La sassaiola viene attuata optando per sonorità variegate di stampo Hardcore, talvolta più selvaggio ed affine al canovaccio che tale genere adotta nella maggior parte dei casi tentando di pervenire comunque ad un’offerta personale come nel caso di “Scalp is An Ashtray” e talvolta più melodico e orientato alla proposizione di riff definiti e chiari come in “The Jester’s Revolt”. L’elemento di forza che si lascia apprezzare con maggior impatto a mio modo di vedere è la sezione vocale melodica della cantante Anna Pasolini, soprattutto negli episodi “What Makes Us Stay” e “Dead Friends Still Alive”, in grado di conferire quel quoziente di diversificazione che ben si confà all’organicità complessiva del disco.

Tra le varie tracce lasciano il segno la diretta “Cobblestones” ed il suo ritornello inneggiante alla città eterna e la tosta “18 Karat”, ma sarebbe improprio identificare canzoni poco riuscite nel complesso. Nonostante gli elementi positivi evidenziati, risulta altrettanto necessario valutare il fatto che Old City New Ruins soffra di alcuni difetti legati ad una certa ripetitività e monotonia di fondo che è possibile avvertire in seguito ad un ascolto spalmato su più occasioni.
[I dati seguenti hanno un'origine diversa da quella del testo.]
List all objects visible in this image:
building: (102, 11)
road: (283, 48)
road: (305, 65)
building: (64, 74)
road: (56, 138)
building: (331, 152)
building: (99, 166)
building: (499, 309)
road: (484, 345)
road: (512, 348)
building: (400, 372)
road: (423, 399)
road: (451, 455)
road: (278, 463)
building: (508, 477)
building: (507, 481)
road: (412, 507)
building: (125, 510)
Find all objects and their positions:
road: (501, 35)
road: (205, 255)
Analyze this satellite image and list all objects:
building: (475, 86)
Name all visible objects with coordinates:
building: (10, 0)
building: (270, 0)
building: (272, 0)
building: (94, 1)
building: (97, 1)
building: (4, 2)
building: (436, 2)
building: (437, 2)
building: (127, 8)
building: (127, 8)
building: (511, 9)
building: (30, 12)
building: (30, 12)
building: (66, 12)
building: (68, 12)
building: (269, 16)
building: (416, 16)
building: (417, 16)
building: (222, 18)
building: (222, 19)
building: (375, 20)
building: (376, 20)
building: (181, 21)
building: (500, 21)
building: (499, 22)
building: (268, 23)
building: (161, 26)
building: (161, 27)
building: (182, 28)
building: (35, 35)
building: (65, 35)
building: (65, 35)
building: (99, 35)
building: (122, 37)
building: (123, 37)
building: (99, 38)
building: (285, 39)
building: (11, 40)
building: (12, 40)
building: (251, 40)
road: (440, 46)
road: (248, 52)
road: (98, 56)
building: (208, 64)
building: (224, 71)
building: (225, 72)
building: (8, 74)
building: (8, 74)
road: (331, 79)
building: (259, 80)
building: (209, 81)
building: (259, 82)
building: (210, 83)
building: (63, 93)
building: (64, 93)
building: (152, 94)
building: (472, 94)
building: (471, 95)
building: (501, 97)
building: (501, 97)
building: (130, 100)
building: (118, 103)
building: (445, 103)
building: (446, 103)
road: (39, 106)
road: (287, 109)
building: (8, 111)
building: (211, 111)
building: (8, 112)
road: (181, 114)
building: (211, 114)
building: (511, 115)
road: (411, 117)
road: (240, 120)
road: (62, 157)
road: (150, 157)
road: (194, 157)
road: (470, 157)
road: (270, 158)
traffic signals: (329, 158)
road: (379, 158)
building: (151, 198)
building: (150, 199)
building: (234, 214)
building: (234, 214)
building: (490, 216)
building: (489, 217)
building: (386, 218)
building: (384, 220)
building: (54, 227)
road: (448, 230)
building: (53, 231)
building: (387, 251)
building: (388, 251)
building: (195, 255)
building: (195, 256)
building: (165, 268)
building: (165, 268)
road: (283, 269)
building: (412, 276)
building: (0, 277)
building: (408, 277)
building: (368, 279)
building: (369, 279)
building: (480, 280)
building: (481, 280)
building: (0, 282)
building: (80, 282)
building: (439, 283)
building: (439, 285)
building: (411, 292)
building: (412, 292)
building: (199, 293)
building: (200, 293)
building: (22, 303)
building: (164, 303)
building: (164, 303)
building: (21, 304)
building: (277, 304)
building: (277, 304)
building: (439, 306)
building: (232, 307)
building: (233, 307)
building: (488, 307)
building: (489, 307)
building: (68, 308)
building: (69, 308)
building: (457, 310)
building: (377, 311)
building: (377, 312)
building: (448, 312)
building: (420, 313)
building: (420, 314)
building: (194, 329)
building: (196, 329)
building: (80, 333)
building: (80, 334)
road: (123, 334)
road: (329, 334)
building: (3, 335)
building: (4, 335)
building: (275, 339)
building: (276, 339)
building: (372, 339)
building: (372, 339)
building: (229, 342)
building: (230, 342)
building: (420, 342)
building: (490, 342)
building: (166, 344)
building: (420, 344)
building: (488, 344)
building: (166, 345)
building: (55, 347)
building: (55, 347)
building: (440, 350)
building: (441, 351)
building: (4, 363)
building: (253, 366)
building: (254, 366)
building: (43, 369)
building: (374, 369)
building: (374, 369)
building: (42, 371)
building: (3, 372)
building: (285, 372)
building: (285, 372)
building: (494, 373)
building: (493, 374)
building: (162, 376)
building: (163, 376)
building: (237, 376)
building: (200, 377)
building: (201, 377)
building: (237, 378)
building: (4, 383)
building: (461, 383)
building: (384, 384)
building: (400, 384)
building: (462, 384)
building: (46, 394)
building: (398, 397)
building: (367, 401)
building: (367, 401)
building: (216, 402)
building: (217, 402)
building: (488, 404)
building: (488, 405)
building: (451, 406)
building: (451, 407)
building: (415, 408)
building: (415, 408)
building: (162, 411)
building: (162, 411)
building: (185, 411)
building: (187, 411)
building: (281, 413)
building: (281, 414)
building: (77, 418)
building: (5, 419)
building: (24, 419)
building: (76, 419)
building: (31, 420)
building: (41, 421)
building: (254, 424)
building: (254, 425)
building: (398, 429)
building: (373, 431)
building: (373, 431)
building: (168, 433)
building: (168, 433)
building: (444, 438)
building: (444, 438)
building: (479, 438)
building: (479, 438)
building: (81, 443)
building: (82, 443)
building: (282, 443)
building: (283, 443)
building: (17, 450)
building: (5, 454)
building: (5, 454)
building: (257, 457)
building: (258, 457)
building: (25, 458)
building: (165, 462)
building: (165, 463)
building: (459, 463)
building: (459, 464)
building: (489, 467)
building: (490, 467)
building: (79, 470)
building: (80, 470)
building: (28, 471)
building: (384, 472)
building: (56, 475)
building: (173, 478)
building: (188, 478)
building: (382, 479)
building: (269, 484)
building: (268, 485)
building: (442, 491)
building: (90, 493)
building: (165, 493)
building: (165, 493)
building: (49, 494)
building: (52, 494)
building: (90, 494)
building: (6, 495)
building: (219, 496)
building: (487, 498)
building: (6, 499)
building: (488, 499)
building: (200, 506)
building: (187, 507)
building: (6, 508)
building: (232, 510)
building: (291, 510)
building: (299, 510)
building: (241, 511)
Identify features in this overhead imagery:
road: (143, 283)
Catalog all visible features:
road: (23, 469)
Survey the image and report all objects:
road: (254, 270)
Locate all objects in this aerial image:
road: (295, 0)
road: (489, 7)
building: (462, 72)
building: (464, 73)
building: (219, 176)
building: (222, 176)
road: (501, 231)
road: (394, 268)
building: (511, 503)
Nello specifico la voce del cantante Riccardo Zamurri, sebbene adatta al tipo di musica proposta, non riesce a valorizzare al meglio una fase strumentale piacevole anche se un po’ limitata in termini di freschezza generale delle soluzioni compositive adottate.

Nel complesso i Feldspar si presentano all’esordio discografico con un album discreto e ben realizzato che può aprire la strada ad esibizioni live che avranno certo successo, data la natura leggera e fruibile del prodotto.